The literature review noted that, “Some patients are willing to endure toxicities associated with treatment in order to increase their length of life, while others value quality more and are reluctant to spend their remaining years in a compromised state. A trade‐off for potential gain in life expectancy may involve short‐term debility from treatment (postsurgical pain, chemotherapy‐induced nausea and alopecia, etc.) or permanent side effects (stoma, disfigurement, physical dependency, etc.). Moreover, the compromise is not always related to health but instead may be about financial burdens and increased dependency on friends and family.”
Yet all too often, patient preferences are not part of the treatment decision process. In the study of advanced cancer patients’ perspectives, researchers found substantial discordance between how patients versus oncologists reported their consultations about quality of life, with patients perceiving less robust communication on the topic. “This lack of agreement is a potential source of concern insofar as nearly all of the patients taking part in the survey valued quality of life at least as highly as length of life,” the study found.
It is incumbent upon those of us in the drug discovery and development industry to help alleviate this painstaking choice for patients with advanced cancers.
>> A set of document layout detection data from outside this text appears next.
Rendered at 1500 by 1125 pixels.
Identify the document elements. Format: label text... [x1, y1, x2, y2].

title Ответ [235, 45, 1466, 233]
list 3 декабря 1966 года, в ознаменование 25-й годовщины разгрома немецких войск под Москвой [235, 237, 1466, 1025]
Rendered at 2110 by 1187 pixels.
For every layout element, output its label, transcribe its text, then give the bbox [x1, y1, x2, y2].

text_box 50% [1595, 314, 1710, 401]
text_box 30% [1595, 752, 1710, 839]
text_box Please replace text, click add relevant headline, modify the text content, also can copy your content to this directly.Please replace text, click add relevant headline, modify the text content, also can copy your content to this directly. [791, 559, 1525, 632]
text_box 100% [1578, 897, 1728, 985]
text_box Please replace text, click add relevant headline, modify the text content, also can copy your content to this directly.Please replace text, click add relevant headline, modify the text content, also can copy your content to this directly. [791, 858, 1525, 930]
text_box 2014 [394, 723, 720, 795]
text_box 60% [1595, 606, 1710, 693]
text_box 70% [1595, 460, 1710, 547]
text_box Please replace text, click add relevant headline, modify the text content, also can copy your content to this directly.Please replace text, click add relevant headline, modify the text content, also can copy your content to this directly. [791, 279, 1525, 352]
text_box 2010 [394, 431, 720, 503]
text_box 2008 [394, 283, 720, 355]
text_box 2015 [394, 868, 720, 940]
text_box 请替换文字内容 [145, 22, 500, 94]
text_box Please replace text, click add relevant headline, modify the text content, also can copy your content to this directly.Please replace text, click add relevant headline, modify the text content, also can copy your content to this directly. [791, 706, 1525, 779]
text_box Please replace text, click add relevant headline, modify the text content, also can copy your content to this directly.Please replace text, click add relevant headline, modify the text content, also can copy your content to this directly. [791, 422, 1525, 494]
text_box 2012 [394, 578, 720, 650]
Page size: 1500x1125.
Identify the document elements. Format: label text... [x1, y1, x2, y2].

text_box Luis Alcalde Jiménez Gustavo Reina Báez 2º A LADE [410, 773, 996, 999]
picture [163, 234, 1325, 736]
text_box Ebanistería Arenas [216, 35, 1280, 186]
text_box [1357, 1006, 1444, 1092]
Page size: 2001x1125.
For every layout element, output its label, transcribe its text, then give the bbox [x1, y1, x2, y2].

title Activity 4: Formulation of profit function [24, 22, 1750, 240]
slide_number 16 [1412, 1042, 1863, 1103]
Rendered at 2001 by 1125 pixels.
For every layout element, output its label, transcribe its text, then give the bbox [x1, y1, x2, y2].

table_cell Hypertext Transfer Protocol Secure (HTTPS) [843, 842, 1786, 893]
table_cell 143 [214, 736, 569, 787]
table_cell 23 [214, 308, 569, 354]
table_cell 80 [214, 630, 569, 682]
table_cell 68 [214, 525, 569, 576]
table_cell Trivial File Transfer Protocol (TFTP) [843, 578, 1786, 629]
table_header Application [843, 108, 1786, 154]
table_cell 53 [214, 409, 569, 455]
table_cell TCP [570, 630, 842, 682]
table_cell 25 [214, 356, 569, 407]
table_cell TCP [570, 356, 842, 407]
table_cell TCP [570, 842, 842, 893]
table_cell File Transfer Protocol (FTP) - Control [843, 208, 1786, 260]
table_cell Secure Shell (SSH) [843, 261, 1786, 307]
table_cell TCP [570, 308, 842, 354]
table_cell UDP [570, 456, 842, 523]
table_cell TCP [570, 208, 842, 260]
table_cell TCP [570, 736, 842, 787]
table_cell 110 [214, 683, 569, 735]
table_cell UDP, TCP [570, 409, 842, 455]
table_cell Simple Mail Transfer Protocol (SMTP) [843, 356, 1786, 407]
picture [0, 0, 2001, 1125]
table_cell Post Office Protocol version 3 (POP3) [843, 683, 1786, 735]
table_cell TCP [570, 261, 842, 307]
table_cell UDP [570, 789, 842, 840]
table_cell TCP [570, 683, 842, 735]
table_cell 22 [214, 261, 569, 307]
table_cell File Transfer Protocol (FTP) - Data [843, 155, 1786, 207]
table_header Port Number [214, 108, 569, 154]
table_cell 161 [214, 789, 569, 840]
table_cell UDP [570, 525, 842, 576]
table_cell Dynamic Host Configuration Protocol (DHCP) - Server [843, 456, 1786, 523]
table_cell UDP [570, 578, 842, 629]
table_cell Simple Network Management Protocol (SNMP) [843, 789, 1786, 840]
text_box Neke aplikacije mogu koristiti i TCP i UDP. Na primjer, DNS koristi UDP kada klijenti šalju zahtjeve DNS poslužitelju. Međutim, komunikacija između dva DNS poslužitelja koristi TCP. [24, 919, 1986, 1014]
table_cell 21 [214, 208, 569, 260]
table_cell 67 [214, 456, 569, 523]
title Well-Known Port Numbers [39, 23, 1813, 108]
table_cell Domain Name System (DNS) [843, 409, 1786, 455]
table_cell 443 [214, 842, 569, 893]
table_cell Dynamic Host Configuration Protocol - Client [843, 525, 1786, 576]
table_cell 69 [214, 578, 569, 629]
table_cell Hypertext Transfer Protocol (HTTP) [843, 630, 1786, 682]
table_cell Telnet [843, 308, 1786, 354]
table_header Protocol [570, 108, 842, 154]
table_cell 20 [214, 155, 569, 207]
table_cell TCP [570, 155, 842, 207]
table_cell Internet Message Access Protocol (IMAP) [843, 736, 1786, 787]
We can do so by developing new therapies that aim to support and protect patients throughout cancer treatment, not just aim our drugs at the cancer target and accept the collateral damage as unavoidable.
Targeted therapies are moving us in the right direction, but they aren’t a replacement for chemotherapy, which remains the cornerstone of treatment for many aggressive cancers. Yet chemotherapy often levies debilitating fatigue, shortness of breath, bleeding, and the risk of infection, all of which can compromise quality of life and result in dose reductions, dose delays, and hospitalizations.
We must collectively work toward adopting a new treatment paradigm that focuses on preventing, rather than responding to, these side effects. The pharmaceutical industry is beginning to recognize and respond to this challenge.
In 2021, the FDA approved a medication designed to help protect patients with small-cell lung cancer against bone marrow damage, or myelosuppression.
While this is but one drug in the growing arsenal of supportive care therapies, it incorporates the voice of patients, whose preferences and needs we must respect and follow.